EIGHTH:                                                A director of the corporation shall not be personally liable to the corporation or its stockholders for monetary damages for breach of fiduciary duty as a director, except for liability (i) for any breach of the director’s duty of loyalty to the corporation or its stockholders, (ii) for acts or omissions not in good faith or which involve intentional misconduct or knowing violation of law, (iii) under Section 174 of Delaware General Corporation Law, as the same exists or hereafter may be amended, or (iv) for any transaction from which the director derived an improper personal benefit. If the Delaware General Corporation Law hereafter is amended to authorize the further elimination or limitation of the liability of directors, then the liability of director of the corporation, in addition to the limitation on personal liability provided herein, shall be limited to the fullest extent permitted by the amended Delaware General Corporation Law. Any repeal or modification of this paragraph by the stockholders of the corporation shall be prospective only, and shall not adversely affect any limitation on the personal liability of a Director of the corporation existing at the time of such repeal or modification.

 



 

NINTH:                                                      The Corporation shall, to the fullest extent permitted by Section 145 of the General Corporation Law of Delaware, as the same may be amended and supplemented from time to time, indemnify any and all directors and officers which shall have the power to indemnify under said Section, 145 from and against any and all of the expenses, liabilities or other matters referred to in or covered by said Section, and the indemnification provided for herein shall not be deemed exclusive of any other rights to which those indemnified may be entitled under any By-law, agreement, vote of stockholders or disinterested directors or otherwise, both as to action in their official capacities and as to action in another capacity while holding such office, and shall continue as to a person who has ceased to be a director or officer, and shall inure to the benefit of the heirs, executors and administrators of such a person.

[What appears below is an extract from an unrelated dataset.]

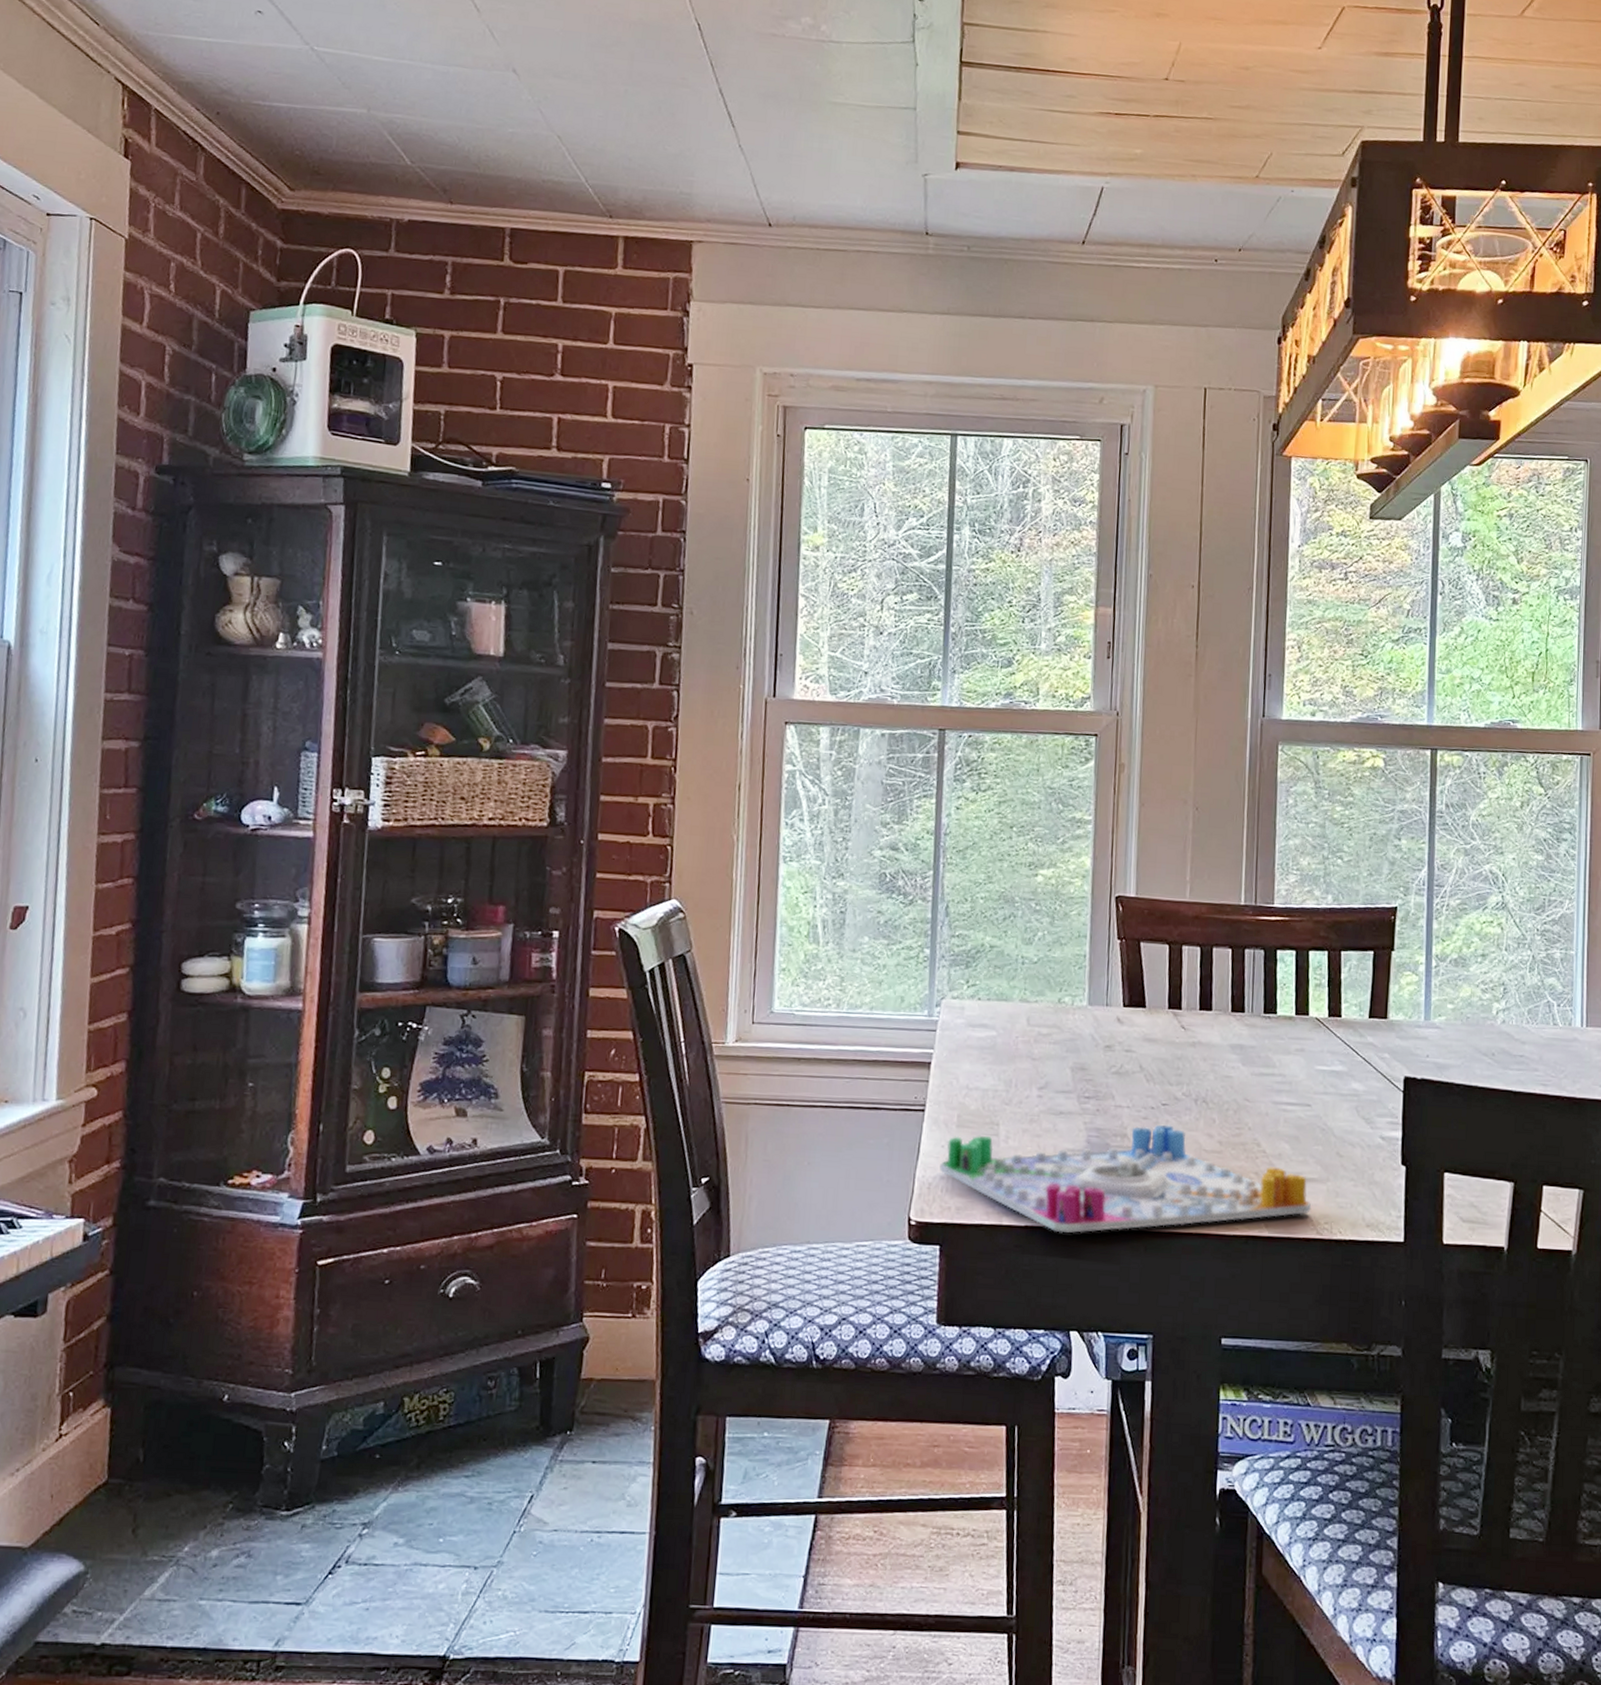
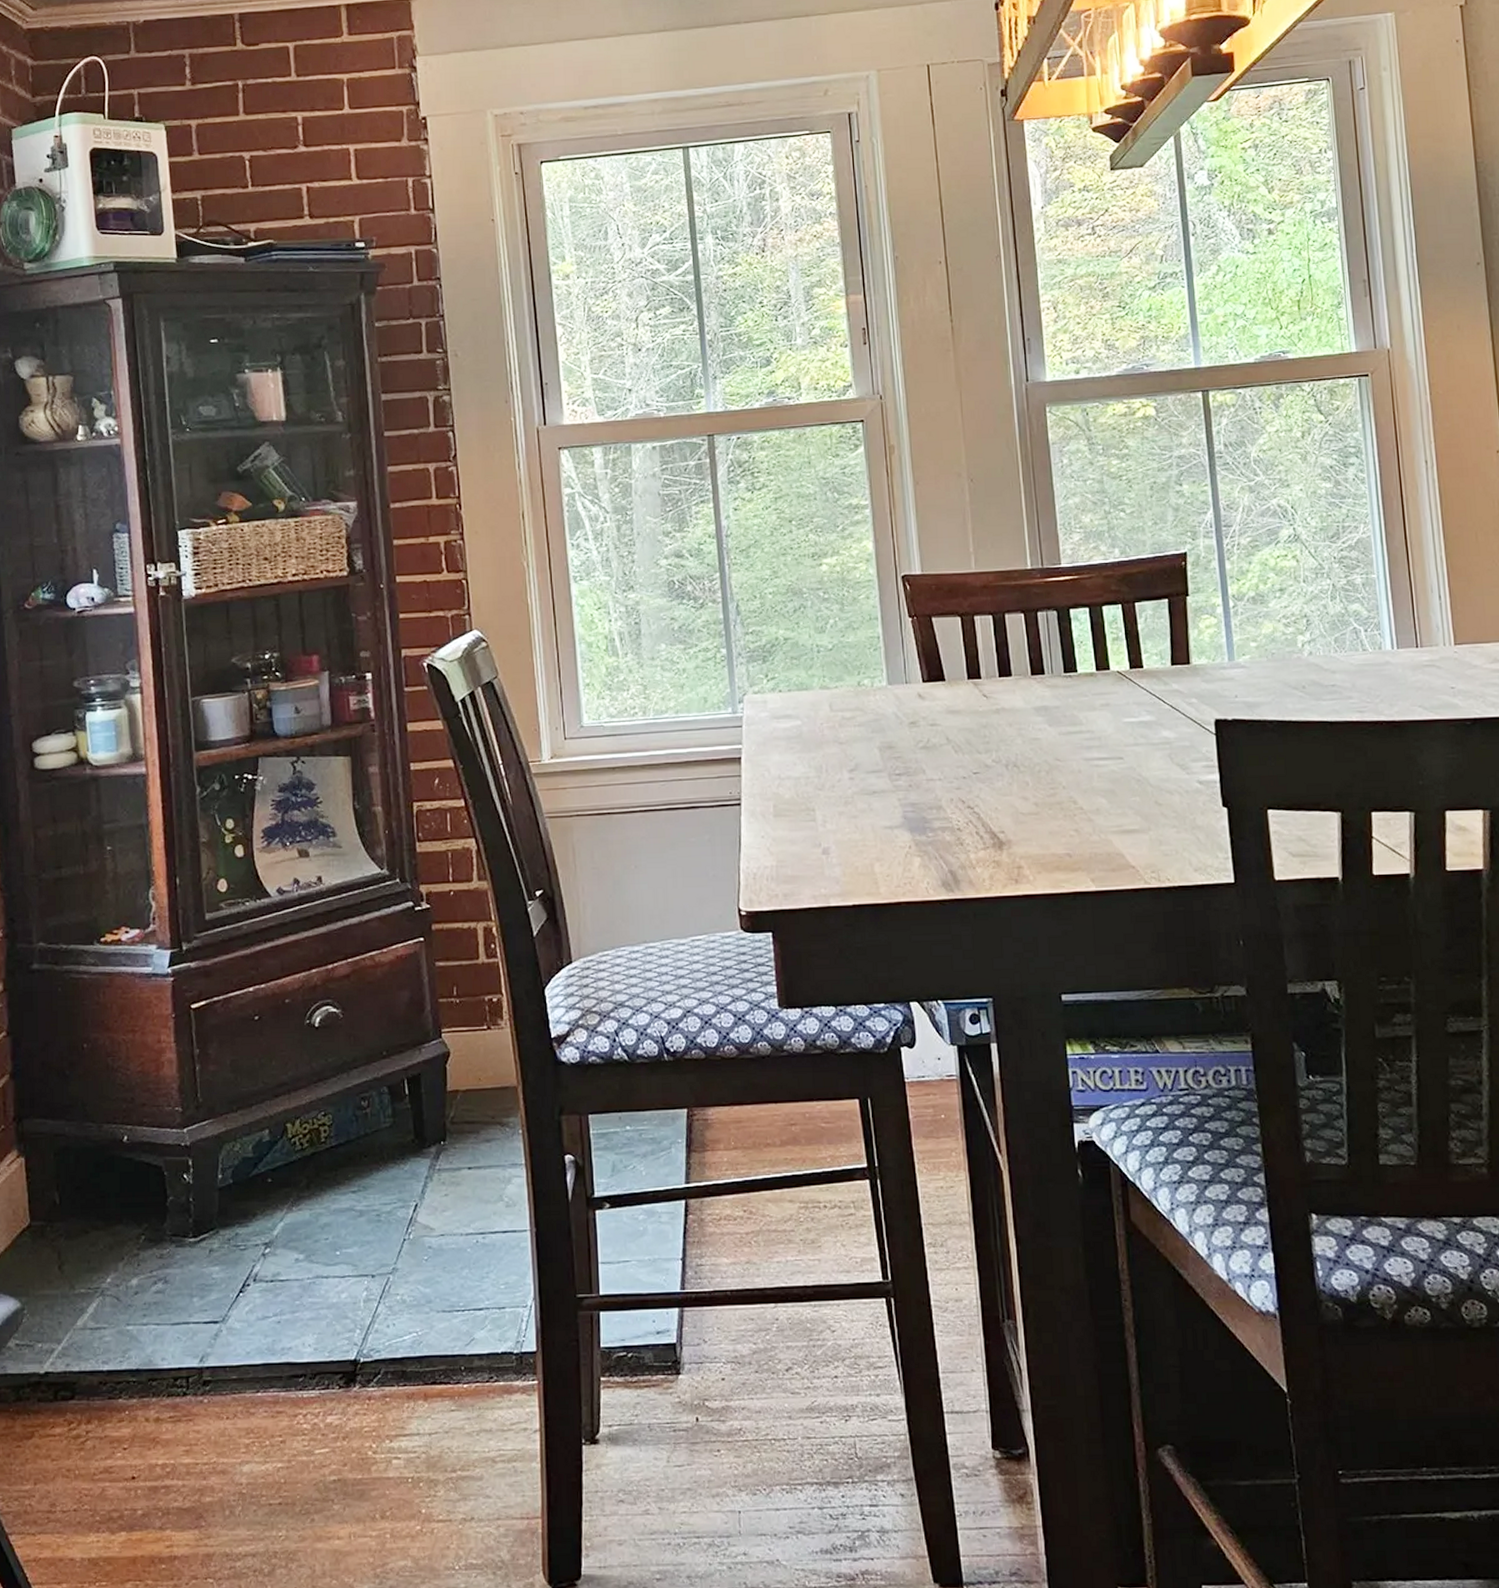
board game: present [939,1124,1312,1233] -> none [762,792,1137,909]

To the fullest extent permitted by Delaware law,  as it may be amended and supplemented from time to time, a director of the Corporation shall not be liable to the Corporation or its stockholders for monetary damages for breach of fiduciary duty as a director.

 

TENTH:                                                    Meetings of stockholders may be held within or without the state of Delaware, as the By-Laws may provide. The Corporation’s books may be kept (subject to applicable law) outside the state of Delaware at such place or places as may be designated from time to time by the Board of Directors or in the By-Laws. Elections of Directors need not be by written ballot, unless the By-Laws shall so provide.

 

ELEVENTH:                               The Corporation reserves the right to amend, alter, change, or appeal this Certificate of Incorporation, in the manner now or hereafter prescribed by Delaware law. All rights conferred upon the Corporation’s stockholders hereby are granted subject to such reservation.

 



 

I, the undersigned, being the sole incorporator hereinbefore named, for the purpose of forming a corporation pursuant to the General Corporation Law of the state of Delaware, do make this certificate, hereby declaring and certifying that this is my act and deed and the facts herein stated are true, and accordingly have hereunto set my hand this 9th day of October, 1986.